Friday, April 13, 2018

The Easter effect

In 1975, the president of Intel, Gordon Moore, estimated that the number of transistors in Integrated Circuit would double every two years.  This came to be known as Moore’s law which was proven to be correct for 37 years.  So, between 1975 and 2012, the number of transistors in an integrated circuit doubled eighteen times to about 250,000 times what was possible in 1975.  So, our electronic devices became smaller and smaller and had more and more capability.  This eventually led to cell phones and laptop computers which weren’t even conceived in 1975.  It has amazed even those very familiar with the industry.  It has impacted our day to day lives in many ways.  Today, many cannot even conceive what life would be like without a cell phone.

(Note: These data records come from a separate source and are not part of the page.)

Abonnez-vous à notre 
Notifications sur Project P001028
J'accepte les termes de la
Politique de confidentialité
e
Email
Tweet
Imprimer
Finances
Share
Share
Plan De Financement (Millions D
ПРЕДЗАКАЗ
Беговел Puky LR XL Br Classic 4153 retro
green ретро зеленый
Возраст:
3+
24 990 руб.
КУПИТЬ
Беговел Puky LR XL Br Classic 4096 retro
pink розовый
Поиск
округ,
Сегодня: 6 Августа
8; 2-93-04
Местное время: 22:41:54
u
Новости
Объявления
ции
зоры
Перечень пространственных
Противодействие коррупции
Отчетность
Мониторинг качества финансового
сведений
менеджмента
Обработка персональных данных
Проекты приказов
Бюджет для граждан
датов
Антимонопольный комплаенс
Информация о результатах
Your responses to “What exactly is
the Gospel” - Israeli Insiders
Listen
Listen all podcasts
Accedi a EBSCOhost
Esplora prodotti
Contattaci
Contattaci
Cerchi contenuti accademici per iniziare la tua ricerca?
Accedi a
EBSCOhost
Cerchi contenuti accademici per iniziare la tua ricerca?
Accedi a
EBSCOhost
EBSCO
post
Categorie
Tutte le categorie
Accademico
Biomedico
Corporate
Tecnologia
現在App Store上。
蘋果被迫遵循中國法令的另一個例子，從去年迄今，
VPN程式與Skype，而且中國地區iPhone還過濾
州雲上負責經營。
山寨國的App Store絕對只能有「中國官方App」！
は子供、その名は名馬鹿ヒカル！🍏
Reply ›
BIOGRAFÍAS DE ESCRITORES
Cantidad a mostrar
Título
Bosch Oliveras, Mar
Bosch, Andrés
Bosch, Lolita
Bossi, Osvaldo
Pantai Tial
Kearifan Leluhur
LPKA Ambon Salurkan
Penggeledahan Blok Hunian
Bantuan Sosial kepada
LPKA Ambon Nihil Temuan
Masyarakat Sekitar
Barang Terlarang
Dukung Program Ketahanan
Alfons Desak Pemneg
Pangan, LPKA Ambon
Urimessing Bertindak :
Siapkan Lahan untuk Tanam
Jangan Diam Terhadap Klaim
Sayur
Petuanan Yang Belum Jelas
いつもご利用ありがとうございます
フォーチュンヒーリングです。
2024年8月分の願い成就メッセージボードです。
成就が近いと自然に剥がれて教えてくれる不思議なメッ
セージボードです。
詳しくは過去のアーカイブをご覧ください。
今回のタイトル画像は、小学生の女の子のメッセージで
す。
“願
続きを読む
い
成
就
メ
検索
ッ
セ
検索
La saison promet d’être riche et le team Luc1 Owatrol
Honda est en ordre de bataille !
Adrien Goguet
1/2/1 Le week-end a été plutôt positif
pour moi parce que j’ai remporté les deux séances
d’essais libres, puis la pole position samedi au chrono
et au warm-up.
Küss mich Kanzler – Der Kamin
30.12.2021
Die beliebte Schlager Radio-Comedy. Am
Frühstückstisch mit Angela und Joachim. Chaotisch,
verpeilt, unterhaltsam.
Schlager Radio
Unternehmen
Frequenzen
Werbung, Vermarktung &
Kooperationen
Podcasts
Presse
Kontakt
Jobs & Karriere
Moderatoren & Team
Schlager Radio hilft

After Jesus rose from the dead, the news of the Resurrection drove the growth of the church for almost three hundred years.  During this time, Christianity grew from a thousand or so in 33 AD to about ten million by the year 312 when Constantine made it the official church of the Roman empire.  Much like Moore’s law regarding semiconductors, this phenomenal growth meant that the number of Christians doubled about every twenty years for almost 300 years, going from 1000 to 10 million.  And this growth occurred during times when its leaders were being martyred and Christians couldn’t even meet in public.
On Holy Saturday, the Wall Street Journal ran a two-page article titled: “The Easter Effect.”   It said: “The first Christians were baffled by what they called “the Resurrection”.  Their struggle to understand it brought about a revolution in their way of life and astonishing success for their faith.”  That article asks: “How did this happen?  How did a ragtag band of nobodies from the far edges of the Mediterranean world become such a dominant force?”  The article attributes it to their belief in the Resurrection and to their witnesses.
In today’s Gospel, when Jesus appeared to his disciples, we see a fragmented group of believers with no plan, no promise, no program, no youth ministry, no social justice committee, and no buildings.  Frightened and disturbed, they were locked up in the upper room.
This terrified little band huddled in the corner of a room had only one thing going for it: the risen Christ.  In the final analysis, this is a story about how the risen Christ pushed open the bolted door of a church with nothing.  The risen Christ enters the fearful chambers and fills the place with his own life and simply asks his disciples:  Got anything to eat?
The gospel is convincing and reassuring. It is convincing because it shows ordinary people behaving just the way we do. We too know of the promises God has made down through the centuries. We know how those promises were kept. But owing to our human frailty and lack of faith, we still do not put our full trust in God’s promises. Like the disciples, we still approach the promise of eternal life with questions and troubled hearts, perhaps even terrified at times. 
What would we have done if we had been there in the first century and heard this news directly from one of his disciples?  Would we have believed?  Would we have been one of the Jews and Gentiles who became Christian?   Is Jesus resurrection old news to us?  Are we no longer shocked and baffled by it?   
As a Christian community of believers that have experienced the risen Lord, we are not to sit around locked in our churches feeling warm and cozy.  In today’s readings and at Eucharist, we can experience our own personal “Easter effect” when we meet the risen Lord. Like the disciples, we have him here with us through the scriptures and in the breaking of the bread. 
Like the early Christians, we can convincingly tell everyone that we believe in the resurrection of Jesus.  It should be easier for us to spread the faith today than it was for them.  Our world is hungry for the truth, just as it was in the time of Jesus. 
Many of us are very blessed to have had our faith passed down to us through many generations.  But, though this process, we might have lost the wonder and the amazement of our faith.  Today, as you receive the risen Jesus in the Eucharist, I would encourage you to meditate on what you are receiving.  Be amazed when you receive the risen Christ.  Ask him to help you on your journey towards eternal life.